The biggest difference between the action in The Avengers and the action in Man of Steel, is that the latter is an ongoing series of nonstop punching that gets less and less exciting as time passes. The former has…well this.
When it comes to the subject of action blockbusterdom, many people have a false idea of what they inherently are and how best to watch them. Turning your brain off – silencing that voice in your head screaming at you of how little sense anything makes so that you can enjoy the movie – is an inherently self-mutilating idea. And it’s one that makes no sense when you think about it. Why should you, a viewer, be forced to alter your mental state in order to enjoy a movie you’re already paying $x to see? Why shouldn’t you expect films to at least somewhat speak to your intellect? In other words, why can’t your brain have fun too? A movie should get you to enjoy it by being a good movie first. It’s not impossible to subconsciously veer away from your left-brained sensibilities while still keeping it functioning. If a movie is good on that level, you’ll have even more fun with it.
Yet the opposite is precisely so many demand of you, particularly if you’re a critic. The lack of a real character drama or poor execution thereof is immensely problematic in so many action movies. What’s ironic is, The Avengers does it so well, a lot of people probably didn’t even notice beyond their subconscious. Turning your brain off became easier without you even realizing it because it was dramatizing itself correctly so it could cut loose on all the explosive awesome. Crowds cheered when the team came together for that circular panorama, even though they had already seen that a thousand times in the trailers.
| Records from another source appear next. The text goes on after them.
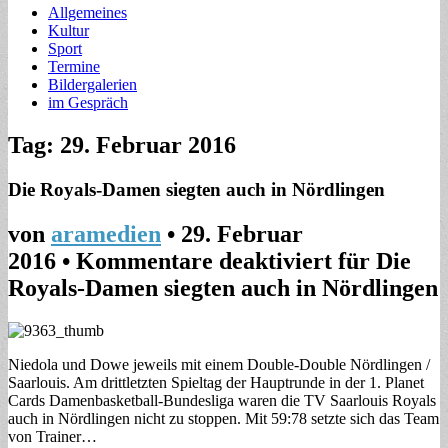
Allgemeines
Kultur
Sport
Termine
Bildergalerien
im Gespräch
Tag: 29. Februar 2016
Die Royals-Damen siegten auch in Nördlingen
von
aramedien
•
29. Februar
2016
•
Kommentare deaktiviert
für Die
Royals-Damen siegten auch in Nördlingen
Niedola und Dowe jeweils mit einem Double-Double Nördlingen /
Saarlouis. Am drittletzten Spieltag der Hauptrunde in der 1. Planet
Cards Damenbasketball-Bundesliga waren die TV Saarlouis Royals
auch in Nördlingen nicht zu stoppen. Mit 59:78 setzte sich das Team
von Trainer…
So many action blockbusters echo the faulty assumptions of moviegoers. They get lazy with their stories and their characters and their movie suffers for it. All play and no work makes for a dull action movie. Man of Steel had some of the most thrilling and best looking action sequences all year, but without a well-crafted character who is simple enough to be authentic yet complex enough to be real, it’s all for naught.
Towering above so many others as a grand exception to that troublesome trend, here stands The Avengers. It’s one of the best of its kind because it effectively dramatizes every single character. It doesn’t create a fighting team of cool looking superheroes. It creates a super heroic team of people we know and care for. To borrow more from Film Crit Hulk, it doesn’t assume empathy. It functions.
Man of Steel couldn’t even be bothered to do that with one. The Avengers did it with seven.